» TASK INSTRUCTIONS:
Quote exactly the lines spanning from the top of the data below to the line that contains "vfov_deg: 20.3", including both.

(Camera intrinsics data)
::::
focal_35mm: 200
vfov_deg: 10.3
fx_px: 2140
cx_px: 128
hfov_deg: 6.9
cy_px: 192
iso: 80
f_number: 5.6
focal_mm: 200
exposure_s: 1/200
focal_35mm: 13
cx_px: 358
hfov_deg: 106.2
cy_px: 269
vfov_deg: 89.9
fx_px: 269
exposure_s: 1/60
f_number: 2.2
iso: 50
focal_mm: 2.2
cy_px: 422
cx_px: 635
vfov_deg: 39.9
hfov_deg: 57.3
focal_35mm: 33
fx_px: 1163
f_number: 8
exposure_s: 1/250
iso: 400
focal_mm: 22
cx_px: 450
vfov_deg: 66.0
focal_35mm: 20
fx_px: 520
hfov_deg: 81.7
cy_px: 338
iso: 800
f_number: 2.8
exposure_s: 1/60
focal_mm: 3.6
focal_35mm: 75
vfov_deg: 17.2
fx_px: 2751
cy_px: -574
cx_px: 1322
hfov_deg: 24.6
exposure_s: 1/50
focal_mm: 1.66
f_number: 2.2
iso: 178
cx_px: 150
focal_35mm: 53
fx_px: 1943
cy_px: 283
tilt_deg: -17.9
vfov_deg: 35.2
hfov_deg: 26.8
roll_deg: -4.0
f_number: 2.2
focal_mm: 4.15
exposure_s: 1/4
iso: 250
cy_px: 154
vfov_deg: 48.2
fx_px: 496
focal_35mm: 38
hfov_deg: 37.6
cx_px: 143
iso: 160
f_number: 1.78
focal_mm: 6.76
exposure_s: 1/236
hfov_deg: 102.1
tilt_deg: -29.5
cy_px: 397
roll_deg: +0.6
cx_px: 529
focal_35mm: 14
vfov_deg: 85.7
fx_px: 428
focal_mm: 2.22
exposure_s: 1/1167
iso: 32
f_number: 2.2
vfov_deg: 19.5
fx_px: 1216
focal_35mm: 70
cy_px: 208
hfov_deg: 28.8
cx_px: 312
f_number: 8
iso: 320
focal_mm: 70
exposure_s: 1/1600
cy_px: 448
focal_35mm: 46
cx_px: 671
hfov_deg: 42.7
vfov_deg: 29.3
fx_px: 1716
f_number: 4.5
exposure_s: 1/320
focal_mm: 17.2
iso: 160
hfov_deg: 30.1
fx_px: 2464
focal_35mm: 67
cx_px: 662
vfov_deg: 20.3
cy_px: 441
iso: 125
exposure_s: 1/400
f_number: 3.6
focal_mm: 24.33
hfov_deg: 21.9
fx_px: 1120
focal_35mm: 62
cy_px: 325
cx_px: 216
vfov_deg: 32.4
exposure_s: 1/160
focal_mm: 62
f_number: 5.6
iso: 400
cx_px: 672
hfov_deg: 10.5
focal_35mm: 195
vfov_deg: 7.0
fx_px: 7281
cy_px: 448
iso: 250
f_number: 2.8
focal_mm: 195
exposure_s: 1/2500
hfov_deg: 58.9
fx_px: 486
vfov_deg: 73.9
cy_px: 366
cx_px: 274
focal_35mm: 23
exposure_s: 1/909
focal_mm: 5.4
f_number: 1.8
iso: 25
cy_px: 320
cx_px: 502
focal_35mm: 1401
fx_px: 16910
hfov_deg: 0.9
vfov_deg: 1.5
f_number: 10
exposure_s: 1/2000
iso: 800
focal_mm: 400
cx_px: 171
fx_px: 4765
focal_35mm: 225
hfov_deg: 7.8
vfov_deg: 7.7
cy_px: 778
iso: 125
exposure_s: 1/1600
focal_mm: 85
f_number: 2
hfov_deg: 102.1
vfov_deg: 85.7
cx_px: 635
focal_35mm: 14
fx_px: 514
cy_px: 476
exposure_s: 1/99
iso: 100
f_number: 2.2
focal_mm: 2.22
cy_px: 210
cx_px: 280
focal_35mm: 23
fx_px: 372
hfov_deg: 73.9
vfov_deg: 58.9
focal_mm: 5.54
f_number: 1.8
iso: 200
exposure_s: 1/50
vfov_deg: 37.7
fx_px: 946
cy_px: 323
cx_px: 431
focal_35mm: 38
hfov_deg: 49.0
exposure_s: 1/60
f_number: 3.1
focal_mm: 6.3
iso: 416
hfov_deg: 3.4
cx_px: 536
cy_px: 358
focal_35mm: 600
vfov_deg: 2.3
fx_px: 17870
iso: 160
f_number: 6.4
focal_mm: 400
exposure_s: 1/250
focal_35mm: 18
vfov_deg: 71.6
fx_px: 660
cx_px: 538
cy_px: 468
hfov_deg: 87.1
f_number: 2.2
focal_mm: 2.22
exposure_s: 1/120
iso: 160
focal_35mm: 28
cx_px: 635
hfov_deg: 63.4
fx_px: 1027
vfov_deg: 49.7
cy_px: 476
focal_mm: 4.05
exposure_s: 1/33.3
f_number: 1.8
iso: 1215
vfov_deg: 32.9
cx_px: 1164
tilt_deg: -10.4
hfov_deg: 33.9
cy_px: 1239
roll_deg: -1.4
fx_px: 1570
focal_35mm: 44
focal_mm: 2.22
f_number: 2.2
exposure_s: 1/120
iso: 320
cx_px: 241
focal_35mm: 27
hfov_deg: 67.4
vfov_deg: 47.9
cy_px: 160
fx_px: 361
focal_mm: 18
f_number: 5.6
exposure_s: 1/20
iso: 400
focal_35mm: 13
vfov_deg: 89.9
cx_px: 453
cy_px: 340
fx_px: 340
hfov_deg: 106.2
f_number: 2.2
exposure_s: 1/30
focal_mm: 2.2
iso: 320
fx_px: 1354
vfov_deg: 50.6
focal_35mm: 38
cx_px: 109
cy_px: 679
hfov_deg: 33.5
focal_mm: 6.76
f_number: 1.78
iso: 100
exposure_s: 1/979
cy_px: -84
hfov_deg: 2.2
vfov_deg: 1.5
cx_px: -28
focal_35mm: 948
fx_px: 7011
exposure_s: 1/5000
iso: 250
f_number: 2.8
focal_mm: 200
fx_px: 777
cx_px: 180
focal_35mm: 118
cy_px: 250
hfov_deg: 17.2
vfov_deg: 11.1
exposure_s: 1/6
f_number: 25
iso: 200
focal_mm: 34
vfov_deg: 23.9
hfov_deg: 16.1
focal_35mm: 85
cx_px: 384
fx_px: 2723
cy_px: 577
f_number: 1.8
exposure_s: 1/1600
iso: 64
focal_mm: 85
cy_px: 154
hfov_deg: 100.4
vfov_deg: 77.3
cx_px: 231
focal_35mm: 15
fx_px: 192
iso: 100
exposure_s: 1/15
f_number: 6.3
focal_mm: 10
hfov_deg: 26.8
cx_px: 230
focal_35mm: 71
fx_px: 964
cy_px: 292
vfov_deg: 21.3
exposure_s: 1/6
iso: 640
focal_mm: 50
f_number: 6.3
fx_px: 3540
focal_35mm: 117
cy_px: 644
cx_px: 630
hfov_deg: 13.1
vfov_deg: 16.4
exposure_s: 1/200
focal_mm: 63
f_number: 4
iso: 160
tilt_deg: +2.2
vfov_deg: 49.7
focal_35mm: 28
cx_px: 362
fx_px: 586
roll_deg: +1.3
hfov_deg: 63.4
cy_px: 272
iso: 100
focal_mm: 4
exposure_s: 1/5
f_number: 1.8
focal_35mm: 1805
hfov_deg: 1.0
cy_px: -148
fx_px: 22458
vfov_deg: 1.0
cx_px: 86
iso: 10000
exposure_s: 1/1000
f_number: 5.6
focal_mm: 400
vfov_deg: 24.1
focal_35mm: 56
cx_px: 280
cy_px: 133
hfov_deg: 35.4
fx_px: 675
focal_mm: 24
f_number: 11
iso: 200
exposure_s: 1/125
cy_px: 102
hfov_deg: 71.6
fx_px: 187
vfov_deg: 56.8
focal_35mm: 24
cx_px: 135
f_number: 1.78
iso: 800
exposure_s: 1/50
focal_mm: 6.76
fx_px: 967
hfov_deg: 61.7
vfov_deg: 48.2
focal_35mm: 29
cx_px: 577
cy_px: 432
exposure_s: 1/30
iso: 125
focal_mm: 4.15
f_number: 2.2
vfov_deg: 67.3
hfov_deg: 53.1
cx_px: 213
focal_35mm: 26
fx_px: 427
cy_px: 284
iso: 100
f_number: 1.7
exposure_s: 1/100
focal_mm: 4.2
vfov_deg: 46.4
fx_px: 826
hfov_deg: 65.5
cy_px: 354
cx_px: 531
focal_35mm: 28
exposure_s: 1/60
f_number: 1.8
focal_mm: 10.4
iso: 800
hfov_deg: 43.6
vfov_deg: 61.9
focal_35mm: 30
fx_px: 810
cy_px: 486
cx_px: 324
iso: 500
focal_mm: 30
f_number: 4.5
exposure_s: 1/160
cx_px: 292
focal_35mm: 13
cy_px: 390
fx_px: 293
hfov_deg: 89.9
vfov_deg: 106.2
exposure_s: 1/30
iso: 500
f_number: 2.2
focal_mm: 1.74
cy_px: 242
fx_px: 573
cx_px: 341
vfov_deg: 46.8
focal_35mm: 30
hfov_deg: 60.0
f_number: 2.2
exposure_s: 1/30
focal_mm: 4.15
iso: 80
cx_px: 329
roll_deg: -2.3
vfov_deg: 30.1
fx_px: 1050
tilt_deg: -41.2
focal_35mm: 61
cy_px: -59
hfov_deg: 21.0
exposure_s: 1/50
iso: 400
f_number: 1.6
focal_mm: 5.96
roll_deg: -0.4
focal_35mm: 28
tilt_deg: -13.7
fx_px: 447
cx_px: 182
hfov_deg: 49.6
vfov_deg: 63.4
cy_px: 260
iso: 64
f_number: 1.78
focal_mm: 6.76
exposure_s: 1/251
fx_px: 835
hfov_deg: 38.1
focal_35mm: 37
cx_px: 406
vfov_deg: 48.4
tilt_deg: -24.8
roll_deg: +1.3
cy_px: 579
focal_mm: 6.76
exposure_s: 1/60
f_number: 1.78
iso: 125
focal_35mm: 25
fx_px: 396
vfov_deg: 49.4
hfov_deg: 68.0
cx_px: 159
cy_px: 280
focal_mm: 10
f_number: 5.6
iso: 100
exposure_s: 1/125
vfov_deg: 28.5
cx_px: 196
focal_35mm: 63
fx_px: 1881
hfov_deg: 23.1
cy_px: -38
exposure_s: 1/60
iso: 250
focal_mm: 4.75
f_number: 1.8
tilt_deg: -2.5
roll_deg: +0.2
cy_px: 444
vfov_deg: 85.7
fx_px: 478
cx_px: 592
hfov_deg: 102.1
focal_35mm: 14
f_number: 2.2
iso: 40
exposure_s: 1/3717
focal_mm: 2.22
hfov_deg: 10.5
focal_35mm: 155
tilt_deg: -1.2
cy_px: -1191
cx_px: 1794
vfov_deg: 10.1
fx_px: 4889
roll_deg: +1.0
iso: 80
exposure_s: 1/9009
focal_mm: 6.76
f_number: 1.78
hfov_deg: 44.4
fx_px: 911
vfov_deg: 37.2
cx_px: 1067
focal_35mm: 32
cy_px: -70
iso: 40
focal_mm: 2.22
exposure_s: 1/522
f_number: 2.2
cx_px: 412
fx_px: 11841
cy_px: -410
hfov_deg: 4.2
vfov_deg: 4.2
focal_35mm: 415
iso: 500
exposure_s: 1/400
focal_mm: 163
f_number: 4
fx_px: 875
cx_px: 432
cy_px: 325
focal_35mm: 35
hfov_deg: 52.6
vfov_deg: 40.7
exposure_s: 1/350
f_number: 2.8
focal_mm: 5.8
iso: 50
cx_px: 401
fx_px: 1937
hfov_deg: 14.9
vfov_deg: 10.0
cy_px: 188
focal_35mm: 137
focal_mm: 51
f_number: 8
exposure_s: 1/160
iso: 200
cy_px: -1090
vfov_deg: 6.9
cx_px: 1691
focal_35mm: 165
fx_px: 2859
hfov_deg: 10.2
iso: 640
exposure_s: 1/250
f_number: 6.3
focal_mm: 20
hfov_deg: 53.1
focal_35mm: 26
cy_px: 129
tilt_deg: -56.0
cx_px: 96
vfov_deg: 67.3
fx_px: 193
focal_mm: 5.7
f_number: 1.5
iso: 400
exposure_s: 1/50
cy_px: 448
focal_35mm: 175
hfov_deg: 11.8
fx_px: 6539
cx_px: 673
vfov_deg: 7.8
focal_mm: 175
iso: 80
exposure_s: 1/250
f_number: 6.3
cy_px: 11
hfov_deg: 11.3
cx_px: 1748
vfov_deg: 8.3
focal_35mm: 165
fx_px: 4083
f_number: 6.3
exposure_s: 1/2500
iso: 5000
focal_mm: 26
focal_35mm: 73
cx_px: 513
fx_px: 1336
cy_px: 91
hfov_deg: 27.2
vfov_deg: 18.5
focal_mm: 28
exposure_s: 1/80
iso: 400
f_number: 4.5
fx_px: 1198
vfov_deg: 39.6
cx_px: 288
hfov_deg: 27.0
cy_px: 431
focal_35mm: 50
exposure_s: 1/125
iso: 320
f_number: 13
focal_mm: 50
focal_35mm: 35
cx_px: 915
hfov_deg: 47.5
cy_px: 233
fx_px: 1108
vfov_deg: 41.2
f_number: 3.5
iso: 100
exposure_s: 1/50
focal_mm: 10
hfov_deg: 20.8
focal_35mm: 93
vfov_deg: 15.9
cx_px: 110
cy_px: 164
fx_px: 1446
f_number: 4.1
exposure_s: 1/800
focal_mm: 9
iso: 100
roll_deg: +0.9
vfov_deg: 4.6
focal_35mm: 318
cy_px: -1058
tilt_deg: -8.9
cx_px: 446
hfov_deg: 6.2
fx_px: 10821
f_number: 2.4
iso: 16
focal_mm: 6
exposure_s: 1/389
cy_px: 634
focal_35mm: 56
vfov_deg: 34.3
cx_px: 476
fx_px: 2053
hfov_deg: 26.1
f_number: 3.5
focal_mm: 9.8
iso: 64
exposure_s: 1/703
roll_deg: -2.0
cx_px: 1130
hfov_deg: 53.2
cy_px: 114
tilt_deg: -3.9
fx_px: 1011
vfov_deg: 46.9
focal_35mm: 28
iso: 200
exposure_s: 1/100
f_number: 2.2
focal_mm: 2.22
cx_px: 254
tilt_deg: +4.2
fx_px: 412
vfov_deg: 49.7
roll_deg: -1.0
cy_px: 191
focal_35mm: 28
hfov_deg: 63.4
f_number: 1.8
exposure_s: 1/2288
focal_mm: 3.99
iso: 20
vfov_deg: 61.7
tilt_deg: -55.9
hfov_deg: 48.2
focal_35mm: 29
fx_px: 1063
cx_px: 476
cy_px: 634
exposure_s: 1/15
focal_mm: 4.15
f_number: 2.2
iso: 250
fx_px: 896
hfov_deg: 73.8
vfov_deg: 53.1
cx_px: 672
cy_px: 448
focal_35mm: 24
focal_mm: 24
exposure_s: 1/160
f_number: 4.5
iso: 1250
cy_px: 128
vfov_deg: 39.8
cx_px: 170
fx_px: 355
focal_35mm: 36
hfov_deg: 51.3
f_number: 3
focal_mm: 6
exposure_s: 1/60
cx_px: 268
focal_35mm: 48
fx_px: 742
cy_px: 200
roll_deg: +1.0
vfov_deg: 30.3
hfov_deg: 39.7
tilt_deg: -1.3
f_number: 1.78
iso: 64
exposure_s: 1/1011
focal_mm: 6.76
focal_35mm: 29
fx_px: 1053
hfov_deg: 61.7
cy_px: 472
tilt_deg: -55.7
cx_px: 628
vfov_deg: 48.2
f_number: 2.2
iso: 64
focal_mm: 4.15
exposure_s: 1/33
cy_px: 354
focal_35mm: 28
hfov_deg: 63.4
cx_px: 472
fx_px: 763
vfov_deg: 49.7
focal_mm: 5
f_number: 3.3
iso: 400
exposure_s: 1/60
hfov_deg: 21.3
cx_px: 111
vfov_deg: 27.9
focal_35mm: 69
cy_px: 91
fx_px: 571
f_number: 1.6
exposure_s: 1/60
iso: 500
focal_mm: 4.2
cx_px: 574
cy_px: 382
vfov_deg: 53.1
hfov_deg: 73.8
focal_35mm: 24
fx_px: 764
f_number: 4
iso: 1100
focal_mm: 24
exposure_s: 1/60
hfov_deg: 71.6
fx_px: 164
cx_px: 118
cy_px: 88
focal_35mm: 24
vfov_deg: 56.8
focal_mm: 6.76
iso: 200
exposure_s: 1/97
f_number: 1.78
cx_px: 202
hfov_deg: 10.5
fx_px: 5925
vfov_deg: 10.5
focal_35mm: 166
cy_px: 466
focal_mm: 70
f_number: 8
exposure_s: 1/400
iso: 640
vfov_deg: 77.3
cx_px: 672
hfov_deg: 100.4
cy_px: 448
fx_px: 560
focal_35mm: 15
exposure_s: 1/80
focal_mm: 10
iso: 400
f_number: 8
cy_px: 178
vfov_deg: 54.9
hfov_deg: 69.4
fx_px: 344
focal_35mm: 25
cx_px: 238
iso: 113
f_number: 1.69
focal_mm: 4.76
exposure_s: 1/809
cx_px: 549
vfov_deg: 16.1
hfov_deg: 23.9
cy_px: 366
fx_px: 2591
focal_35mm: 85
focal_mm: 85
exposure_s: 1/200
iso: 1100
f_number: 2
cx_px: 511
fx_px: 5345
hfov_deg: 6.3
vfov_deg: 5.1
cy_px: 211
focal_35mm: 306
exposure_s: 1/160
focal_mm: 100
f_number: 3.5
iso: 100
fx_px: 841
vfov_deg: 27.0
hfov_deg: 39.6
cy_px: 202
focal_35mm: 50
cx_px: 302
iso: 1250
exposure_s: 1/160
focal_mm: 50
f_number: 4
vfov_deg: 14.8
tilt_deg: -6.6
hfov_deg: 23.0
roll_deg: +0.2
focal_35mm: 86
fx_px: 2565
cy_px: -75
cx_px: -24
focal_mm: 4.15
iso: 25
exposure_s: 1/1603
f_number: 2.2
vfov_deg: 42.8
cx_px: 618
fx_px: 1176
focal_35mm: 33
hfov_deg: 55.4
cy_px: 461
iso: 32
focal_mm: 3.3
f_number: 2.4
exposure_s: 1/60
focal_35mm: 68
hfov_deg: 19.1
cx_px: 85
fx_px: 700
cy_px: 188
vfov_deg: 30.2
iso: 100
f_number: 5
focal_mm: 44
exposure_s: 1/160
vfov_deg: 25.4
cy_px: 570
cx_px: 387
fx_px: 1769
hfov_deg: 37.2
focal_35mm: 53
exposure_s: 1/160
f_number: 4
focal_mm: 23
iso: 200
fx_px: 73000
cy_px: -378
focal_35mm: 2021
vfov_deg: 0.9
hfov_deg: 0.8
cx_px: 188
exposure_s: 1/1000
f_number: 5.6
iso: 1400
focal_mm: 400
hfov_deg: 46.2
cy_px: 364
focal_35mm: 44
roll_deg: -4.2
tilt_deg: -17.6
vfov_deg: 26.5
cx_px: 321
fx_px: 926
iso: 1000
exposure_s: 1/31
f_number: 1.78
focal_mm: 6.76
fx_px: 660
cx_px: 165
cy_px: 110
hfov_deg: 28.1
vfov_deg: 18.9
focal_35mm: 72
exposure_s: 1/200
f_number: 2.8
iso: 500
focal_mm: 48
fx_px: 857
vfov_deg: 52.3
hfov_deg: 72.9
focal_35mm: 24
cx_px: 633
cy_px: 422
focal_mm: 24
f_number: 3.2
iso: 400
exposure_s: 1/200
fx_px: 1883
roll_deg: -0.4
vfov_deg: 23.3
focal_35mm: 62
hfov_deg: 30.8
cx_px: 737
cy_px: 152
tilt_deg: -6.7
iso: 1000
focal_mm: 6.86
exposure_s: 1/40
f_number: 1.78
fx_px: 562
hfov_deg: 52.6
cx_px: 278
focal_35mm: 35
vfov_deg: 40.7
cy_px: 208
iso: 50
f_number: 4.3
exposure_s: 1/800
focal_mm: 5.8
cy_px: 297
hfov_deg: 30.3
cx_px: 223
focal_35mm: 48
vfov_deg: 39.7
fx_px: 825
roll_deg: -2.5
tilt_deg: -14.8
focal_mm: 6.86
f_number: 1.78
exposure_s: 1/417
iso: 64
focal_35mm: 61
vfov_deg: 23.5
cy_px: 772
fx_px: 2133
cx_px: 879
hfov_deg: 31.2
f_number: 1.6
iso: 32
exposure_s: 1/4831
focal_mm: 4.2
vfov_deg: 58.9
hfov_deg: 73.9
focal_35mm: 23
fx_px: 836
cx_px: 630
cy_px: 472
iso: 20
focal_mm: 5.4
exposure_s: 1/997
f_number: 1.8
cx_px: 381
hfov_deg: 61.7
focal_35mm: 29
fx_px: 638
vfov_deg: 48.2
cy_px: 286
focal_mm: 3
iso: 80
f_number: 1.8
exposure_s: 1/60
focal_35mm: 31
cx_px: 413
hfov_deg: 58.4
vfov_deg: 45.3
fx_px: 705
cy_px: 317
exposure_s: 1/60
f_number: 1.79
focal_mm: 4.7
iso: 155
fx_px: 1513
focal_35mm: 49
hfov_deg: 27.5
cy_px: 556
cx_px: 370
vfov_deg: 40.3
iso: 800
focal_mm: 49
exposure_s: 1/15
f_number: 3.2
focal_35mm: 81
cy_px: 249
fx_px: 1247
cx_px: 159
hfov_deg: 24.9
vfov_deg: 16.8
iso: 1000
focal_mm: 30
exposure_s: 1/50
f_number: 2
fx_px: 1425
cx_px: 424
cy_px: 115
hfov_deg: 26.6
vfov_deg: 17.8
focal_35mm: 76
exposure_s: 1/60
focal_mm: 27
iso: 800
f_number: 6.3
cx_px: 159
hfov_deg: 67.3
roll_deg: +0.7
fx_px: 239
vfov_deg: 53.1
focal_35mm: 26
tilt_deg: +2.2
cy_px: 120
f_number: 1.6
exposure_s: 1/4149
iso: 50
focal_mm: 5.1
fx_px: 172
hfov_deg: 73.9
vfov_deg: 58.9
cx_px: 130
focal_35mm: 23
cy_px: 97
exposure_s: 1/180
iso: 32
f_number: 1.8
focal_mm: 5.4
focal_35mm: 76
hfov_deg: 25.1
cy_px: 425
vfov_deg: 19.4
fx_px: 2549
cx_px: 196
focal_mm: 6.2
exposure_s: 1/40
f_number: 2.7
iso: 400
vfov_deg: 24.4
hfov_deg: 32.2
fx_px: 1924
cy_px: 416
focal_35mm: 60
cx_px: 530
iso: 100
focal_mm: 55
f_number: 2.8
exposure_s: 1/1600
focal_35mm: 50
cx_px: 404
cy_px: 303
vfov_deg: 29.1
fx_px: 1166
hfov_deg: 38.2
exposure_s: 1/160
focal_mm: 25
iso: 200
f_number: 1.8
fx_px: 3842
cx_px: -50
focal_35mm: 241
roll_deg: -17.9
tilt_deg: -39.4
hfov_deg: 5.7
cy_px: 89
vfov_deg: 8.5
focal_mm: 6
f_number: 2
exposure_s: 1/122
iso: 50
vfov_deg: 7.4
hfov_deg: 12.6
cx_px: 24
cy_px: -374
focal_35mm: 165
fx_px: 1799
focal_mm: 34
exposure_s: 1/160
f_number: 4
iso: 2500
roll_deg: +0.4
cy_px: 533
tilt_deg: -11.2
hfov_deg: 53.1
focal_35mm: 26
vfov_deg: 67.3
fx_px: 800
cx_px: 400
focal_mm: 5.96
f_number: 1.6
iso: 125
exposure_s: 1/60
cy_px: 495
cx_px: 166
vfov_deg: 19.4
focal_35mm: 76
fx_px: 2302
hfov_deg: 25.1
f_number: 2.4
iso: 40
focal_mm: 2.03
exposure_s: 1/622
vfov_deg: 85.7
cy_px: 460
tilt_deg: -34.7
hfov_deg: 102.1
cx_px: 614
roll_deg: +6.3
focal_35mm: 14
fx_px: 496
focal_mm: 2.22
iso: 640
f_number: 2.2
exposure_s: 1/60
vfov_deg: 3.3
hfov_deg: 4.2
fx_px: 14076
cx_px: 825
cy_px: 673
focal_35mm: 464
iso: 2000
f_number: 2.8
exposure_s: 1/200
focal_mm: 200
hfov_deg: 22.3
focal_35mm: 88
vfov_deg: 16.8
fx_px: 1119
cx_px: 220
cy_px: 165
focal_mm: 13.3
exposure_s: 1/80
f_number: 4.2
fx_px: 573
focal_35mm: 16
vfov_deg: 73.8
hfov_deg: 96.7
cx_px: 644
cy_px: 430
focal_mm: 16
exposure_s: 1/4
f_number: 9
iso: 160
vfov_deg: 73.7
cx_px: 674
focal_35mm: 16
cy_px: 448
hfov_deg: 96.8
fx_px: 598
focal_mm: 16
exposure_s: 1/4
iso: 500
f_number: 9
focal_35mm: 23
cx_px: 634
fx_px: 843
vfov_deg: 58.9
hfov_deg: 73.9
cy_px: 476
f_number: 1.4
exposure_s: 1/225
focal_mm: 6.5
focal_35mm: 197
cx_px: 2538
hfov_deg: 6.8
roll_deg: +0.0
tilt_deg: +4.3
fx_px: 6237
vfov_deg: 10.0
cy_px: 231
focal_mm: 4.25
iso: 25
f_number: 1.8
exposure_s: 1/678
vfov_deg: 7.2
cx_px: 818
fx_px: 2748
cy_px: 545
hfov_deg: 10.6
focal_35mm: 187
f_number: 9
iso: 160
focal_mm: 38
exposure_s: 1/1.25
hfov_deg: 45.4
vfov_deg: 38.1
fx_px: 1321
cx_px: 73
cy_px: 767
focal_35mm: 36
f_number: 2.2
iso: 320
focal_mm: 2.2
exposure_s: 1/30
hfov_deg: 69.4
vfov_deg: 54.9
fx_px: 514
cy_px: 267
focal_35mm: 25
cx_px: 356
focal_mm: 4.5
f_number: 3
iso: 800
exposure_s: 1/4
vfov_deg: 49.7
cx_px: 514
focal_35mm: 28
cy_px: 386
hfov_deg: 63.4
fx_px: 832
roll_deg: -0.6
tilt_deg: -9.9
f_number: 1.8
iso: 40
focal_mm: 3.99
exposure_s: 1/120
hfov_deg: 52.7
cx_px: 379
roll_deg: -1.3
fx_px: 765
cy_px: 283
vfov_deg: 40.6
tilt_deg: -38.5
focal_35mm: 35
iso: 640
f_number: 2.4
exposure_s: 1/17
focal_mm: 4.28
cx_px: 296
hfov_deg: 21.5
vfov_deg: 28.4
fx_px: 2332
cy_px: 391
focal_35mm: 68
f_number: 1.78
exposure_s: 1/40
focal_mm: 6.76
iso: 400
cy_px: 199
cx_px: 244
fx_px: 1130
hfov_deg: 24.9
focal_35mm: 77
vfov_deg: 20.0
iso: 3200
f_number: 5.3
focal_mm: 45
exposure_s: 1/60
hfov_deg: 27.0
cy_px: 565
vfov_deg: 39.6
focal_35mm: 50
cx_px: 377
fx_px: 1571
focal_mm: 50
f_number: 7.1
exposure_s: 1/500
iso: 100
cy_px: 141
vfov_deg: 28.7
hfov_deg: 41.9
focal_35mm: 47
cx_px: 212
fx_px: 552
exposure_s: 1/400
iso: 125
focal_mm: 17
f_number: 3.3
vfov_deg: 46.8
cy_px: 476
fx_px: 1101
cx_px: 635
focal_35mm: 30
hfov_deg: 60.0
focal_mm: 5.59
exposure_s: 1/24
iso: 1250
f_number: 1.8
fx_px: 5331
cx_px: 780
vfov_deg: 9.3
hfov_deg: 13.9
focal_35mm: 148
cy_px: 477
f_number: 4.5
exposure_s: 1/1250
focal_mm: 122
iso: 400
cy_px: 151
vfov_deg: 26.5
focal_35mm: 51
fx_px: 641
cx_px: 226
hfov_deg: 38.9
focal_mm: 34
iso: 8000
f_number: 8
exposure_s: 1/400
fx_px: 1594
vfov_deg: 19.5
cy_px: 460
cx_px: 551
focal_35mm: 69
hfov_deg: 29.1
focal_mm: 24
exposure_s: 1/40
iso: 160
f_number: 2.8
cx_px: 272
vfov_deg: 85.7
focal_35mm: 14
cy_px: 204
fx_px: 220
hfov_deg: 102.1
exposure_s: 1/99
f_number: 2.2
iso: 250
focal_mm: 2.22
::::
» FINISHED EXERCISE:
focal_35mm: 200
vfov_deg: 10.3
fx_px: 2140
cx_px: 128
hfov_deg: 6.9
cy_px: 192
iso: 80
f_number: 5.6
focal_mm: 200
exposure_s: 1/200
focal_35mm: 13
cx_px: 358
hfov_deg: 106.2
cy_px: 269
vfov_deg: 89.9
fx_px: 269
exposure_s: 1/60
f_number: 2.2
iso: 50
focal_mm: 2.2
cy_px: 422
cx_px: 635
vfov_deg: 39.9
hfov_deg: 57.3
focal_35mm: 33
fx_px: 1163
f_number: 8
exposure_s: 1/250
iso: 400
focal_mm: 22
cx_px: 450
vfov_deg: 66.0
focal_35mm: 20
fx_px: 520
hfov_deg: 81.7
cy_px: 338
iso: 800
f_number: 2.8
exposure_s: 1/60
focal_mm: 3.6
focal_35mm: 75
vfov_deg: 17.2
fx_px: 2751
cy_px: -574
cx_px: 1322
hfov_deg: 24.6
exposure_s: 1/50
focal_mm: 1.66
f_number: 2.2
iso: 178
cx_px: 150
focal_35mm: 53
fx_px: 1943
cy_px: 283
tilt_deg: -17.9
vfov_deg: 35.2
hfov_deg: 26.8
roll_deg: -4.0
f_number: 2.2
focal_mm: 4.15
exposure_s: 1/4
iso: 250
cy_px: 154
vfov_deg: 48.2
fx_px: 496
focal_35mm: 38
hfov_deg: 37.6
cx_px: 143
iso: 160
f_number: 1.78
focal_mm: 6.76
exposure_s: 1/236
hfov_deg: 102.1
tilt_deg: -29.5
cy_px: 397
roll_deg: +0.6
cx_px: 529
focal_35mm: 14
vfov_deg: 85.7
fx_px: 428
focal_mm: 2.22
exposure_s: 1/1167
iso: 32
f_number: 2.2
vfov_deg: 19.5
fx_px: 1216
focal_35mm: 70
cy_px: 208
hfov_deg: 28.8
cx_px: 312
f_number: 8
iso: 320
focal_mm: 70
exposure_s: 1/1600
cy_px: 448
focal_35mm: 46
cx_px: 671
hfov_deg: 42.7
vfov_deg: 29.3
fx_px: 1716
f_number: 4.5
exposure_s: 1/320
focal_mm: 17.2
iso: 160
hfov_deg: 30.1
fx_px: 2464
focal_35mm: 67
cx_px: 662
vfov_deg: 20.3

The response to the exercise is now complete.